GIVEN TEXT >>
# your quality of workmanship, for yourself



## Spike7 (May 18, 2012)

hows the quality of the work you do for yourself.?

for instance ,; i am not a neat person at heart , just wasnt raised that way , 
but on the job , i`m a very neat , organized guy , because , its not my home.
i tend to ,in my private life , be a bit A.D.D , and all over the place.
but on the job , i try to be very methodical , and not waste a step , and i`m very concious on my materials, and time .

i do very nice work , cleints like my attention to detail

but i do struggle to have that same quailty for myself at home .


why the hell is that????


whos like that? 
whos not like that?


----------



## naturalwood (Apr 18, 2009)

You mean like my deck that's been 3 years in the making..... lol

Lorne


 (that's my wife)


----------



## mrcharles (Sep 27, 2011)

I think personalities like this are drawn into this field.... I am exactly how you described it. My Dad is the same way as well. 

For me the jobsite is always neat, but the truck and trailer continue to get messier and messier until I have to spend a whole day organizing everything to get back in order.


----------



## Tom Struble (Mar 2, 2007)

me too:whistling

then again i got a buddy that armoralls his shop vac..i like the way i am:thumbup:


----------



## r4r&r (Feb 22, 2012)

Tom Struble said:


> me too:whistling
> 
> then again i got a buddy that armoralls his shop vac..i like the way i am:thumbup:


Say it ain't so or take him to see someone cuz, damn, he got issues.


----------



## Tom Struble (Mar 2, 2007)

oh it be so..he's a nut but a likable sort:thumbup:


----------



## ranteso (Nov 11, 2010)

It's normal not to be as detailed and careful on your own projects. Not that you're hacking it, but there's a certain mindset that isn't there on personal projects. You just want to get it done because it's not a paying job, it's a choir. 

When I come home the last thing I want to do is pick up a tool, and it takes a lot for me to hang a picture. This is why I did a complete exterior/interior rip out of my present home 7 years ago. I didn't want to constantly work on my home because I knew if i didn't approach it like a real project and do it all at once I'd hack at it a little at a time and nothing would get done well.


----------



## mrcharles (Sep 27, 2011)

RECORDS SHOWN >>
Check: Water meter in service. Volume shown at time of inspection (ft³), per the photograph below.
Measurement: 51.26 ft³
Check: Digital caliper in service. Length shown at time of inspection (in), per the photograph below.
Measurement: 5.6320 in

--

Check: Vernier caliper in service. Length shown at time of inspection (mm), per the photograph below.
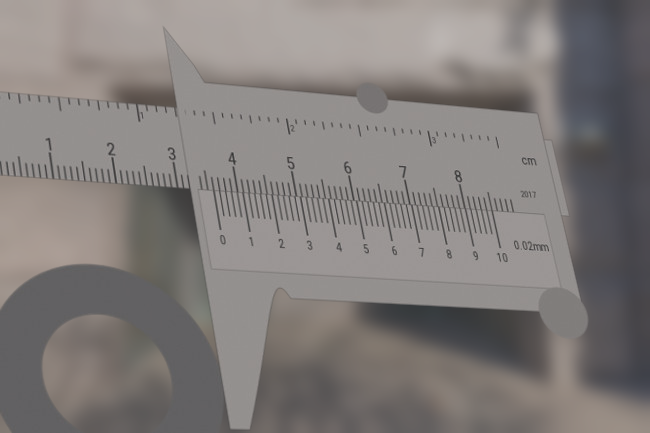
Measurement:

USING THE INFORMATION >>
**a)** Quote the stretch of the thread on workmanship at home from "# your quality" through "materials, and time .".
**b)** Print only the stretch of the listing from the line containing "Check: Water meter" through the line containing "Measurement: 5.6320 in", including both of those lines.
The forum thread and the listing come from separate sources.

EXERCISE RESPONSES >>
**a)**
# your quality of workmanship, for yourself



## Spike7 (May 18, 2012)

hows the quality of the work you do for yourself.?

for instance ,; i am not a neat person at heart , just wasnt raised that way , 
but on the job , i`m a very neat , organized guy , because , its not my home.
i tend to ,in my private life , be a bit A.D.D , and all over the place.
but on the job , i try to be very methodical , and not waste a step , and i`m very concious on my materials, and time .

**b)**
Check: Water meter in service. Volume shown at time of inspection (ft³), per the photograph below.
Measurement: 51.26 ft³
Check: Digital caliper in service. Length shown at time of inspection (in), per the photograph below.
Measurement: 5.6320 in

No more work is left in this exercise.